I suspect that there’s likely to be several of these processes operating at the same time; that is, parental care and subtle cues of stress might both be causing stress in the children. The effect might be compounding, cumulative, or non-cumulative — maybe there’s only so much stress that the kids can feel, so even if their parents don’t treat them any differently, the mirroring transference might be enough to cause the immunological effects in the children. That is, the demonstration of the effect doesn’t necessarily tell us how the cause works, and by implication, it doesn’t really tell us how we might try to apply this information to ameliorating the situation. For example, you might be able to create greater awareness of the issue in parents, which might increase guilt and ramp up the parental stress or telling them might allow them to monitor their own behavior, and thus maintain consistent caring behavior. We just don’t know from the effects of the stress how that stress is acting upon (or possibly, being acted upon by) the parent-child system. But at least one crucial principle is obvious; the boundaries of the body are not the absolute boundary of the physiological system within which stress and health interact.
References
Casertaa, Mary T., Thomas G. O’Connor, Peter A. Wyman, Hongyue Wang, Jan Moynihan, Wendi Cross, Xin Tu, and Xia Jin. In press (2008). The associations between psychosocial stress and the frequency of illness, and innate and adaptive immune function in children. Brain, Behavior, and Immunity doi:10.1016/j.bbi.2008.01.007
Greg,
You might find Daniel Stern’s Interpersonal World of The Infant helpful for looking at the social-psychological vector of transmission. Stern conducted research relying on videotaped interactions of mothers and infants. He found extensive evidence of mutual regulatory activity. He looked at many of the subtlties of physical cues invloved in that regulatory process. Although it was written in the 1980s, his grounbreaking observations would almost lead the reader to speculate about the future discovery of some sort of systems that function in ways we are now considering in relation to mirror neuron systems.
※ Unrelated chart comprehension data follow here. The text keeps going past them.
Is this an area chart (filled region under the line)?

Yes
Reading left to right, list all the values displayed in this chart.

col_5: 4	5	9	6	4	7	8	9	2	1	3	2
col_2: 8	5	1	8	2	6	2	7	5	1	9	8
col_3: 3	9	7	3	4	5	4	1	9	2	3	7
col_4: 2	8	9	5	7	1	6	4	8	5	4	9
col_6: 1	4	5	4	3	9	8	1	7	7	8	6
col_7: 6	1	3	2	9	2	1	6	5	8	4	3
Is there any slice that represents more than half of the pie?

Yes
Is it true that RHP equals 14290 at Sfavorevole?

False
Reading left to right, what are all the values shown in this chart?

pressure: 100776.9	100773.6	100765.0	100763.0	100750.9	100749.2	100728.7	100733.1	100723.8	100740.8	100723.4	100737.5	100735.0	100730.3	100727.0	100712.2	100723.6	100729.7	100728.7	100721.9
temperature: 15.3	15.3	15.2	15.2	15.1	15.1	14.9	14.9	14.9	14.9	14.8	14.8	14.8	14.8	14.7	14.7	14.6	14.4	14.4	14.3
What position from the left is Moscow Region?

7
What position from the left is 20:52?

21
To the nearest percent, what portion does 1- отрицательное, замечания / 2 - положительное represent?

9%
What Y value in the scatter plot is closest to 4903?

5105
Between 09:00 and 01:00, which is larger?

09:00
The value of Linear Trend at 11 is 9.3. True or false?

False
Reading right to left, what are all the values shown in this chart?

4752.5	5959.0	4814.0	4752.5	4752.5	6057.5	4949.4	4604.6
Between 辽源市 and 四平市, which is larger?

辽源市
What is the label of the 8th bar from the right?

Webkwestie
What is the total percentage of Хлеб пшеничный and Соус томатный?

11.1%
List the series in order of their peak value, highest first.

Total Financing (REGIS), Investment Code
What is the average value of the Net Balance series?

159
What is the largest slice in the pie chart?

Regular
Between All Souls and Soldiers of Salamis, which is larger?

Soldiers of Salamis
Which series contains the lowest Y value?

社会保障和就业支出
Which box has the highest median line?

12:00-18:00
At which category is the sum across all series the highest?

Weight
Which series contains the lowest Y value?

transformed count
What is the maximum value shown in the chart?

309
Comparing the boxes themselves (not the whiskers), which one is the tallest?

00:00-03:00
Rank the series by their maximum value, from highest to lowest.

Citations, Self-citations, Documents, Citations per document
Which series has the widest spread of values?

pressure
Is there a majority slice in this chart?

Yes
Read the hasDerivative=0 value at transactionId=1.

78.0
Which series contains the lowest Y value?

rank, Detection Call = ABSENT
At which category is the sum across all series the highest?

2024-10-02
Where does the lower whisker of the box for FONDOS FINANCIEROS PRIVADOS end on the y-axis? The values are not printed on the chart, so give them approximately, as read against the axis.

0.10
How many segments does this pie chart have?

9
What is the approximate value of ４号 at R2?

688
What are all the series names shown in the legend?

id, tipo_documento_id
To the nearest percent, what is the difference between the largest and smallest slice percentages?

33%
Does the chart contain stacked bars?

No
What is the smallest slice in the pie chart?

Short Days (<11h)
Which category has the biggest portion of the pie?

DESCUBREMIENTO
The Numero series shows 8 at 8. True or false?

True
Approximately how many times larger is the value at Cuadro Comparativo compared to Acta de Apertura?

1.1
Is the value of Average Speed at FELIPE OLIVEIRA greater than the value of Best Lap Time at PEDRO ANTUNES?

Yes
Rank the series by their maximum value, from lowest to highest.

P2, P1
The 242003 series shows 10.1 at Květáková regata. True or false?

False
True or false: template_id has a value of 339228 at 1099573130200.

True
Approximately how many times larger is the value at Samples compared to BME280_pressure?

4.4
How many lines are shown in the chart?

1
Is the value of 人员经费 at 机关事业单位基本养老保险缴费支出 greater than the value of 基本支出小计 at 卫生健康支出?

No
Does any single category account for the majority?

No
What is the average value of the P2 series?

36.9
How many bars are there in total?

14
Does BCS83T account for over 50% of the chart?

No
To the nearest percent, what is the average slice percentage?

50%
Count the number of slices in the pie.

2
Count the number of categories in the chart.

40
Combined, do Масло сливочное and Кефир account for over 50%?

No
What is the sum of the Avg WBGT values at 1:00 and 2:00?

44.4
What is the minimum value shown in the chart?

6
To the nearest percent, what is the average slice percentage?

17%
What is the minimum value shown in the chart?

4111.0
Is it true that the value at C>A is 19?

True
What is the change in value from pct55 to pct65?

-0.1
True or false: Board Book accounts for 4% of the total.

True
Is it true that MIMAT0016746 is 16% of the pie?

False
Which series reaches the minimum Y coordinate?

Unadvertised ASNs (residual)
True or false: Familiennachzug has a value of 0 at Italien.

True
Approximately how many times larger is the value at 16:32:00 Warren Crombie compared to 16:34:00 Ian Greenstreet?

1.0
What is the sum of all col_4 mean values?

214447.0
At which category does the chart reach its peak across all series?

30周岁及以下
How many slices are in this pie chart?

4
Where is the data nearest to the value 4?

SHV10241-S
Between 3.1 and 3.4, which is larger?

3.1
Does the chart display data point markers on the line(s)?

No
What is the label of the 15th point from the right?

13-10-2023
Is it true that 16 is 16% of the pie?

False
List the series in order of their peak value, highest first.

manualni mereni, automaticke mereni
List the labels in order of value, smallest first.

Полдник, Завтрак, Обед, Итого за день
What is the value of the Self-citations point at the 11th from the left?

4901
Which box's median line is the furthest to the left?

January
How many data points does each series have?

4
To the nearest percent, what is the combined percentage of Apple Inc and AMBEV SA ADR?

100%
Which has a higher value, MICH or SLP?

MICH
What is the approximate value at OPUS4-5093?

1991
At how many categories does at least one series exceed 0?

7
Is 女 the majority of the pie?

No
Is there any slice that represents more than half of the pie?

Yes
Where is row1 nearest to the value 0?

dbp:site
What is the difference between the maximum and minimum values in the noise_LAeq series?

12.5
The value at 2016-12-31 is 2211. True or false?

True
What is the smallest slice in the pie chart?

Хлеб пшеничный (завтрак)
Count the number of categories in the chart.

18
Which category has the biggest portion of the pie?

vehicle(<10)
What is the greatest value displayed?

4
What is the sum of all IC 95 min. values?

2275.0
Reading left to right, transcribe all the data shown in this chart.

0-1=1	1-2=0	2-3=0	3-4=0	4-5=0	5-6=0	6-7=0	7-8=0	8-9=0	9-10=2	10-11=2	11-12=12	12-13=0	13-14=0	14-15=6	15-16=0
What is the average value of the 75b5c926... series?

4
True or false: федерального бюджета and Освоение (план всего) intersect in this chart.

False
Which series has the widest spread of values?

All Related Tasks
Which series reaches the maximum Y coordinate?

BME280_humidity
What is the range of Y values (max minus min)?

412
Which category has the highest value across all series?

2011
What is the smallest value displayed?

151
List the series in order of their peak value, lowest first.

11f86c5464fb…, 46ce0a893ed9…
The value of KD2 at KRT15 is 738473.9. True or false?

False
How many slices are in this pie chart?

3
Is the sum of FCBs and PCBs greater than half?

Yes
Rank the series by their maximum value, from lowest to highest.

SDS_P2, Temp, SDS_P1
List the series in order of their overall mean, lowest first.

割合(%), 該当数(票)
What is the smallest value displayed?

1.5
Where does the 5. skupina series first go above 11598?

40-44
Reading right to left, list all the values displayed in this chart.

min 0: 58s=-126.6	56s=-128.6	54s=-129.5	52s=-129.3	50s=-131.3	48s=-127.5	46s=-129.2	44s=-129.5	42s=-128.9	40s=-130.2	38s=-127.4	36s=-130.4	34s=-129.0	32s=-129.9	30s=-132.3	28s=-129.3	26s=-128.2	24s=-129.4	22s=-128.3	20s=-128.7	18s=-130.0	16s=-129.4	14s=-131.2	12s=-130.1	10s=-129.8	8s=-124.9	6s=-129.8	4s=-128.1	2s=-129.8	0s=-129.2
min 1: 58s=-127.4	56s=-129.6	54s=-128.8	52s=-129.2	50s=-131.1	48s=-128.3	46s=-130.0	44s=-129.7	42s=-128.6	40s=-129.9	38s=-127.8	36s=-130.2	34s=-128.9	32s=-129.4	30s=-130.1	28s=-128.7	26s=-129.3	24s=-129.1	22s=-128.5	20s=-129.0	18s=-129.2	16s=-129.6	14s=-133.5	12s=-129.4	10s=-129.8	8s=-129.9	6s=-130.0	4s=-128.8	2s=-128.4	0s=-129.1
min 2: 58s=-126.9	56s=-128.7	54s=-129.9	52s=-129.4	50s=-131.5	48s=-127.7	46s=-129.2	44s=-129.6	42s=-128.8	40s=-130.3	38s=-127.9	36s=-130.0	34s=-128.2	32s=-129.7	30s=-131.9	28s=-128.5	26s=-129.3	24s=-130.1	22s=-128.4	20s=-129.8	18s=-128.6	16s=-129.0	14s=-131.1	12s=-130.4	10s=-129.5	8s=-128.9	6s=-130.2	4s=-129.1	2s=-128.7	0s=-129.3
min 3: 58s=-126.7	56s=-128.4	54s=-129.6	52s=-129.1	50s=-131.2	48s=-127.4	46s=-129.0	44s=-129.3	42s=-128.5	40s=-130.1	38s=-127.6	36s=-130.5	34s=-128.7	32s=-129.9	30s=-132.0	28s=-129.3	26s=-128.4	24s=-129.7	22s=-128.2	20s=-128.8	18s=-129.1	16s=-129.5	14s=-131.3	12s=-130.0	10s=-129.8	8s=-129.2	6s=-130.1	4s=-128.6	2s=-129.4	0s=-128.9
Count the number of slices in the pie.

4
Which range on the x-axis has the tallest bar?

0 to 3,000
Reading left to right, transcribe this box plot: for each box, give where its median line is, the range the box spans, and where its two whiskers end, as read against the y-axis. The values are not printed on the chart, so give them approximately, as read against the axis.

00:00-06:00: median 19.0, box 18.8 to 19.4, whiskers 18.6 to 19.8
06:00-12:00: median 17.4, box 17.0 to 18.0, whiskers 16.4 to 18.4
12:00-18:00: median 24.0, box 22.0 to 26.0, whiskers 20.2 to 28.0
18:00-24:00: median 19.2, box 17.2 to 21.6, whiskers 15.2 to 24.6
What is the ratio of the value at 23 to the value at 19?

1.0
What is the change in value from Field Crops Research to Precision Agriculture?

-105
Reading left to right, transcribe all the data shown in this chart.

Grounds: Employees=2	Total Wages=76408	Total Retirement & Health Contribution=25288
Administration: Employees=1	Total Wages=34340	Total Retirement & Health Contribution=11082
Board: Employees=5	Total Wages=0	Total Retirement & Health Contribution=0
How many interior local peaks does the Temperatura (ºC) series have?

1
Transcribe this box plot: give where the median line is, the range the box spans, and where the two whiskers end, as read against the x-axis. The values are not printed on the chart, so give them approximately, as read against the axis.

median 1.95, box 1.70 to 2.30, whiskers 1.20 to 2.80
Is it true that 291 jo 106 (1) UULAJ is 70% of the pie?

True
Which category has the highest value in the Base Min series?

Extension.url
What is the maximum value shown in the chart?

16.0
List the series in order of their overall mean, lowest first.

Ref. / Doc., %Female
Thanks, Dr. X. Great advice. The fact that Stern’s work is observationally driven is another attraction as ethnographic work depends so heavily on observation; it’s quite likely that one could derive some good categories for an observational research from Stern’s work. I’ve written a bit about the dynamics of cultural transmission, and it would be helpful to expand the range of behaviors that I consider in these models.